_Exercise instructions_: Once the pictures are set aside, repeat all of the data below exactly.
··· Dataset extract
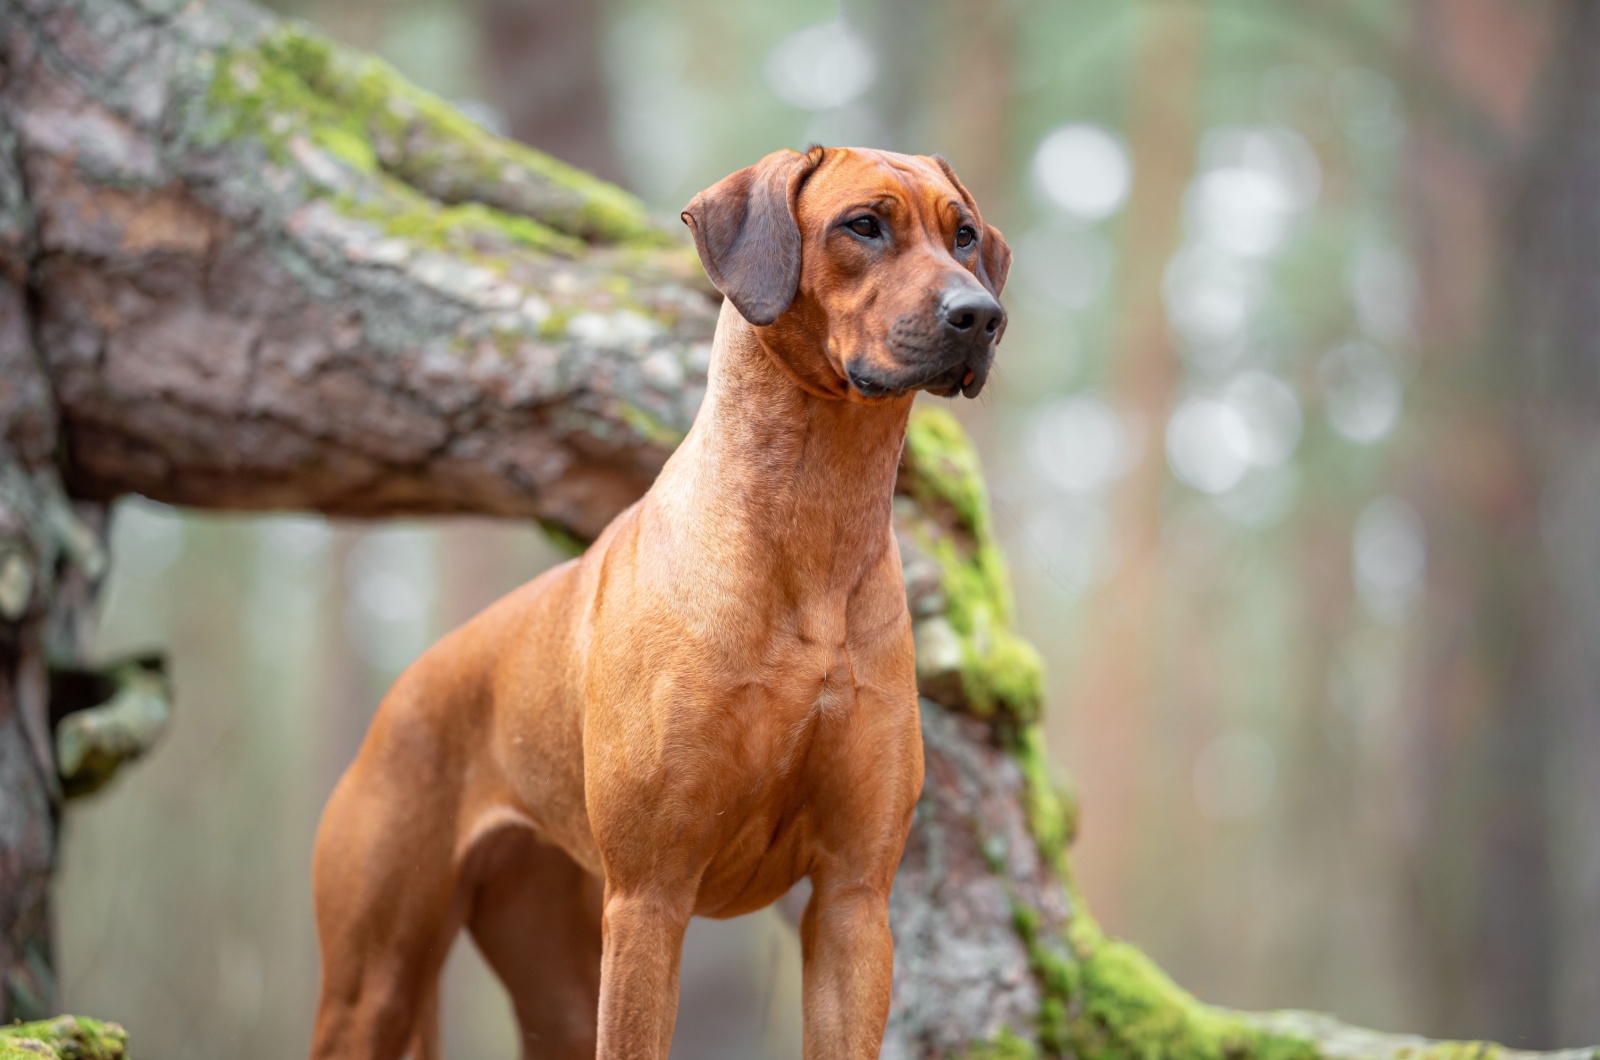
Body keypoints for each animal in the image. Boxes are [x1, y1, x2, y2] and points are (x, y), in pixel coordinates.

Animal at [310, 143, 1004, 1060]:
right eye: (863, 225)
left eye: (964, 236)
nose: (983, 316)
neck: (815, 527)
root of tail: (400, 694)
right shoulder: (651, 894)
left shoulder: (855, 901)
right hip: (374, 983)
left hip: (555, 966)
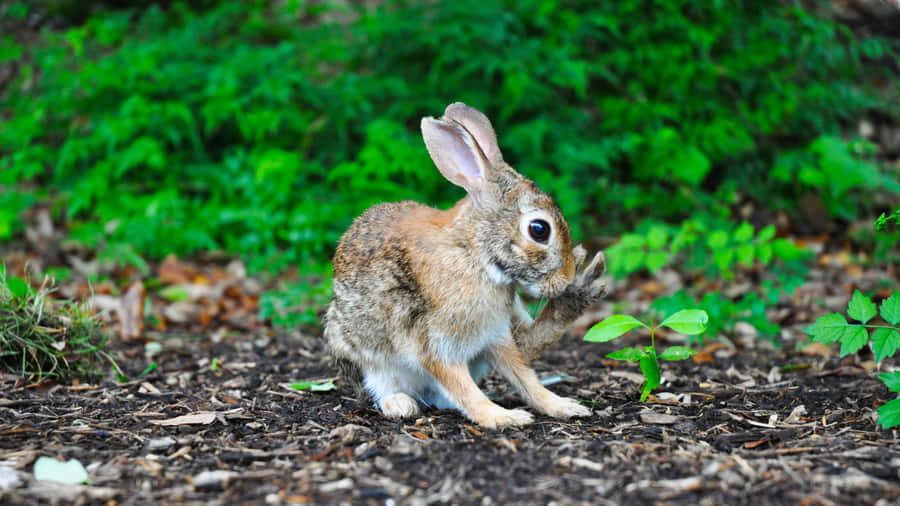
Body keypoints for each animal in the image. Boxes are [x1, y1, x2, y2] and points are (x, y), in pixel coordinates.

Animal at [324, 102, 606, 429]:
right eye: (539, 229)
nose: (565, 278)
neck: (476, 255)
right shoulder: (435, 343)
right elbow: (463, 386)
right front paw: (502, 417)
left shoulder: (495, 335)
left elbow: (525, 377)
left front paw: (561, 406)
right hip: (364, 356)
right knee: (383, 387)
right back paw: (400, 404)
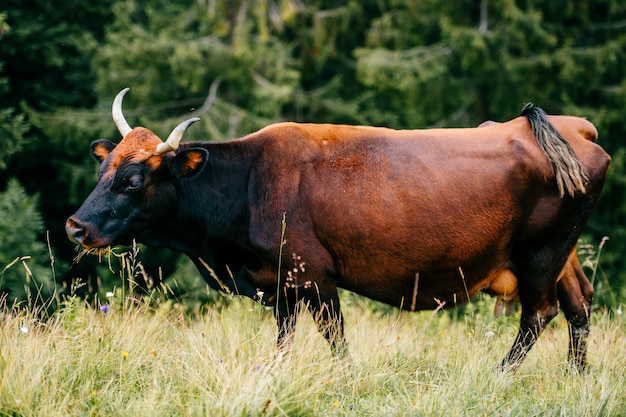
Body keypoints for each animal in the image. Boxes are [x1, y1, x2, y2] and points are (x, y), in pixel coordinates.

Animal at [66, 89, 608, 368]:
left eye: (133, 181)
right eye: (103, 169)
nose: (75, 227)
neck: (248, 183)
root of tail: (574, 127)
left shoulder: (315, 276)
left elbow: (336, 340)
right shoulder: (280, 285)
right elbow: (284, 344)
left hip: (540, 254)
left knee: (539, 315)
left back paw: (501, 375)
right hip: (562, 256)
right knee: (578, 303)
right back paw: (576, 378)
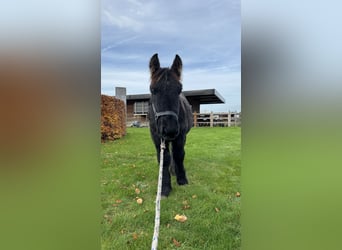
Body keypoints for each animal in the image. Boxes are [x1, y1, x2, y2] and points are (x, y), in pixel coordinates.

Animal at [148, 53, 194, 197]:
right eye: (153, 90)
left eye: (179, 89)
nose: (170, 129)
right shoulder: (157, 137)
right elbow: (164, 158)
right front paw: (164, 187)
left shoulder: (181, 136)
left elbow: (179, 154)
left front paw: (182, 178)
······
_Reply_:
Body keypoints for each animal in the image. Boxes are [x1, y1, x2, y2] and points are (x, y), in pixel coordinates.

Animal at [310, 143, 1004, 1060]:
right eye: (863, 225)
left eye: (964, 236)
nose: (983, 316)
neck: (815, 527)
root of tail: (400, 694)
right shoulder: (651, 894)
left shoulder: (855, 901)
right hip: (374, 983)
left hip: (555, 966)
Body keypoints for each animal in the image. Boxes are [x1, y1, x2, y2] and points are (x, y), in pixel coordinates.

Animal at [324, 102, 606, 429]:
right eye: (539, 229)
nose: (565, 278)
neck: (476, 255)
right shoulder: (435, 343)
right elbow: (463, 386)
right front paw: (502, 417)
left shoulder: (495, 335)
left elbow: (525, 377)
left front paw: (561, 406)
right hip: (364, 356)
right knee: (383, 387)
right back paw: (400, 404)
Body keypoints for each animal in the image. Boxes are [x1, y1, x2, y2] and points are (x, y), in pixel coordinates.

Animal at [66, 89, 608, 368]:
left eye: (133, 181)
right eye: (103, 169)
nose: (75, 227)
neck: (248, 183)
root of tail: (574, 127)
left shoulder: (315, 276)
left elbow: (336, 340)
right shoulder: (280, 285)
right elbow: (284, 344)
left hip: (540, 254)
left knee: (539, 315)
left back paw: (501, 375)
right hip: (562, 256)
right knee: (578, 303)
right back paw: (576, 378)
Body keypoints for each animal in the image. Boxes are [x1, y1, x2, y2] and points are (x, y), in pixel coordinates.

Animal at [148, 53, 194, 197]:
right eye: (153, 90)
left eye: (179, 89)
nose: (170, 129)
right shoulder: (157, 137)
right elbow: (164, 158)
right front paw: (164, 187)
left shoulder: (181, 136)
left elbow: (179, 154)
left front paw: (182, 178)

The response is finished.